Members of the Organization of the Petroleum Exporting Countries are scheduled to meet next week in Vienna nearly two years after crude oil prices began their slide.
In late 2014, Saudi Arabia and its Persian Gulf allies declined to restrict oil production by the cartel partly due to hopes that lower prices would snuff out higher-cost drilling operations, particularly in North America.
Although North American producers proved resilient and many OPEC nations saw their budgets hammered by lower oil revenues, the group elected to maintain high output levels late last year.
Now, The Wall Street Journal reports that OPEC will soon see its lowest spare production capacity in eight years -- just as production cuts and supply shortages finally begin to raise the price of oil.

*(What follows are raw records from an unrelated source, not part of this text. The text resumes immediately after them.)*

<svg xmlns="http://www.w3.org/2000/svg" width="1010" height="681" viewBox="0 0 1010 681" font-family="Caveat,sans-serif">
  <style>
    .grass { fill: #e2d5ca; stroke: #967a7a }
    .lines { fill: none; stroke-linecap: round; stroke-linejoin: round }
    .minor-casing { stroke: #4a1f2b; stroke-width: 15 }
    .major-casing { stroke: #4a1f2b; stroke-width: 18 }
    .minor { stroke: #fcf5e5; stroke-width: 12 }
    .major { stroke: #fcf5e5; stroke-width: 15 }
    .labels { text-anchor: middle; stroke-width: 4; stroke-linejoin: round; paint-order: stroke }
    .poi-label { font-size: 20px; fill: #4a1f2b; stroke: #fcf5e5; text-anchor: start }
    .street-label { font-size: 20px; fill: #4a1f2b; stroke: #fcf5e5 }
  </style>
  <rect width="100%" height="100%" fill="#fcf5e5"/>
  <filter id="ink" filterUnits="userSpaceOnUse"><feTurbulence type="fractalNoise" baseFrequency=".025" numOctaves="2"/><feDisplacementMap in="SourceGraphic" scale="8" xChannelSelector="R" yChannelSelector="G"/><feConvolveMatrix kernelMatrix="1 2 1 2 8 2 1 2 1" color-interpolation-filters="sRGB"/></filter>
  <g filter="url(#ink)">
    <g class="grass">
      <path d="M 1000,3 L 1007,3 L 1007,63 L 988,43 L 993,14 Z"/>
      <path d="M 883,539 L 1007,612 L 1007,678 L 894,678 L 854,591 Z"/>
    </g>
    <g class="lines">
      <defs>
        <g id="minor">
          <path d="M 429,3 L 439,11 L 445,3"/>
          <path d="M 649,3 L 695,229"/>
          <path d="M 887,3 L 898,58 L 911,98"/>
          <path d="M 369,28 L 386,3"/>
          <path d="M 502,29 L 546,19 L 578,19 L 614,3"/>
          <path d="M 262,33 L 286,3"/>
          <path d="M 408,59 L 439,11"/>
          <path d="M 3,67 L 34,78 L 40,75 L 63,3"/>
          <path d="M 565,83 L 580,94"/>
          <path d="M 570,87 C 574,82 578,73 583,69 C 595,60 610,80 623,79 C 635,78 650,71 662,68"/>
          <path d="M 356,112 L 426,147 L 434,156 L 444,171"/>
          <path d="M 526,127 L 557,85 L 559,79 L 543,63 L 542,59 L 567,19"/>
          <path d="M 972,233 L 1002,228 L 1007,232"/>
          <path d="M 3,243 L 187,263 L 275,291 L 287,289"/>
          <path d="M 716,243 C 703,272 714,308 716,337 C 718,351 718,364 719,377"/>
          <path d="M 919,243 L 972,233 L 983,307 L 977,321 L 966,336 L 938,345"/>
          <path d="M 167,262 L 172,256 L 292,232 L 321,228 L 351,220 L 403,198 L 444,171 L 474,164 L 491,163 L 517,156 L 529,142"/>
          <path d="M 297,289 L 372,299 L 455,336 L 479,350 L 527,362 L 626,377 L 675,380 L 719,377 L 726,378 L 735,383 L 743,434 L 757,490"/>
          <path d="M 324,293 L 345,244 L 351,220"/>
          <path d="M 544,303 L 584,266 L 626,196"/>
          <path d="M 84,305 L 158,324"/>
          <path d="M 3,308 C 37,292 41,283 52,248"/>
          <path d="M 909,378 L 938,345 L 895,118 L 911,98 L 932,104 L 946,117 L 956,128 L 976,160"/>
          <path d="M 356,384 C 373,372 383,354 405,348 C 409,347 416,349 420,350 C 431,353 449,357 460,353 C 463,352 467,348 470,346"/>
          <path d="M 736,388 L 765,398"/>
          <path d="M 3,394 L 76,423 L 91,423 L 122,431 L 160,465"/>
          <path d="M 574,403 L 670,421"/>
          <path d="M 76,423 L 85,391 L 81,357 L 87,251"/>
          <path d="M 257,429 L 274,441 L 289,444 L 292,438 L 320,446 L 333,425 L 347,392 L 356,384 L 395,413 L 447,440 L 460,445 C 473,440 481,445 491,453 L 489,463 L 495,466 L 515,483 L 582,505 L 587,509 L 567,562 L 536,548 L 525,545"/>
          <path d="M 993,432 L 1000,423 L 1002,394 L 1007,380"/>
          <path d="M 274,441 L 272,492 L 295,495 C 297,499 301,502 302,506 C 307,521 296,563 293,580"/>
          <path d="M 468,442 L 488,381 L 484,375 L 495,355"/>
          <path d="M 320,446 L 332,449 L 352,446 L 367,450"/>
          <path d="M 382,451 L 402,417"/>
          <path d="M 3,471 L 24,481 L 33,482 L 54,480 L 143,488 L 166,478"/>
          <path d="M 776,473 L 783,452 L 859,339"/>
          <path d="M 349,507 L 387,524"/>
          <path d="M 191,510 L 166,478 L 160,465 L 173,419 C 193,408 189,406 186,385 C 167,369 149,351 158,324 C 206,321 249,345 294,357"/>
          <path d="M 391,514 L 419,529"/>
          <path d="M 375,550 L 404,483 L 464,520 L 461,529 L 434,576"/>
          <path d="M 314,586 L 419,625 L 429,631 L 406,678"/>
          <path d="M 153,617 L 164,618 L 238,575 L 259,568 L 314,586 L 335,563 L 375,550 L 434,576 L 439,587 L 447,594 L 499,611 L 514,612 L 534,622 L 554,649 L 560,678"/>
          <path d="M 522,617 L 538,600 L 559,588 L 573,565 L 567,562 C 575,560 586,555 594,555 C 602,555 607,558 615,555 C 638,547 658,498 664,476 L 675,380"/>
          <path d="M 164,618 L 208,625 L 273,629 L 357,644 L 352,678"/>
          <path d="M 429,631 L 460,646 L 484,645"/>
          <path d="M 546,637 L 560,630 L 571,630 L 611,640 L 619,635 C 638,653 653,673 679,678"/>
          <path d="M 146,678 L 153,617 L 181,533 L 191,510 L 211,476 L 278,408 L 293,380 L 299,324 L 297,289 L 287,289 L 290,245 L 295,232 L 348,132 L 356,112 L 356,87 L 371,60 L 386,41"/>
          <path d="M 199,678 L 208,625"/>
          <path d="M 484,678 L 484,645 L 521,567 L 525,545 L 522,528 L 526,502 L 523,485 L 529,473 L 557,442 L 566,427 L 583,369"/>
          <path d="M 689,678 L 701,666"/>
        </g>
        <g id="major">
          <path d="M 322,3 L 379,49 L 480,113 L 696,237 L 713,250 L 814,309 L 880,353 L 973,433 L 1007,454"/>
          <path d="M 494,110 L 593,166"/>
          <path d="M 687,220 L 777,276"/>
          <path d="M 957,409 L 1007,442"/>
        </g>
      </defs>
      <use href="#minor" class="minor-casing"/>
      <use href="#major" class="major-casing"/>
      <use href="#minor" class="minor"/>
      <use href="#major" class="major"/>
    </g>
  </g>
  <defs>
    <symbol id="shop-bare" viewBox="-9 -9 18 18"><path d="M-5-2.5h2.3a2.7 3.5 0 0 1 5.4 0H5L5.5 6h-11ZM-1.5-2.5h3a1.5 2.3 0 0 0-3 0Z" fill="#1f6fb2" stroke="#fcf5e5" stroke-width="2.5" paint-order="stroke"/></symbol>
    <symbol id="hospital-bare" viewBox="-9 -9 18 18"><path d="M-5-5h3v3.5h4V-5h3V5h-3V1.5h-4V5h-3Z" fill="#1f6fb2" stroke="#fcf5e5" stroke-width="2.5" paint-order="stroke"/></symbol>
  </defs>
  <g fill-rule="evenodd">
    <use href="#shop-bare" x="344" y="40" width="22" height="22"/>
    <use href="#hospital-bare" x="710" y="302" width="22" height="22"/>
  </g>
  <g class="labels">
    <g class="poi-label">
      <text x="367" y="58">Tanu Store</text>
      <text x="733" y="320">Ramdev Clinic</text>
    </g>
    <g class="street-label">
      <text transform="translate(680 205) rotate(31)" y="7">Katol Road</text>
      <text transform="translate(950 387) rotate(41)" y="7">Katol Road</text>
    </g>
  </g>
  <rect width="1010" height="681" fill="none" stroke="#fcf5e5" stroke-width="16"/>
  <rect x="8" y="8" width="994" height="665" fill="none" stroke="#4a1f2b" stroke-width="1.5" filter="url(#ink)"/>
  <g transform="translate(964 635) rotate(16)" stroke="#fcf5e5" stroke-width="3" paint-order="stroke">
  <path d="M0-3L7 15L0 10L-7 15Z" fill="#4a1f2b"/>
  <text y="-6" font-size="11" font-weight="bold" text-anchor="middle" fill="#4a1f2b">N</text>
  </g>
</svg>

Spare production capacity, the Journal notes, is the amount the group can bring online within 30 days and sustain for at least 90. Saudi Arabia accounted for nearly all of OPEC's excess capacity, but its oil investments waned along with the price of crude in recent months.
Oil stored during the price decline helped even out the market during the recent shortages caused by a variety of factors, from labor strife in Kuwait to violence in Nigeria to wildfires in Canada.
Should those reserves run out, however, analysts suggested that Saudi Arabia won't be able to substantially increase its production in short order. That could pose a problem for the price of oil, particularly after the International Energy Agency earlier this year indicated that falling oil investments "raise the odds of unpleasant oil security surprises in the not-too-distant future."
“Inventories may seem high now, but if we get an outage somewhere of 1 million barrels a day for a period of three months, that’s 90 million barrels gone,” Yasser Elguindi of Medley Global Advisers told the Journal.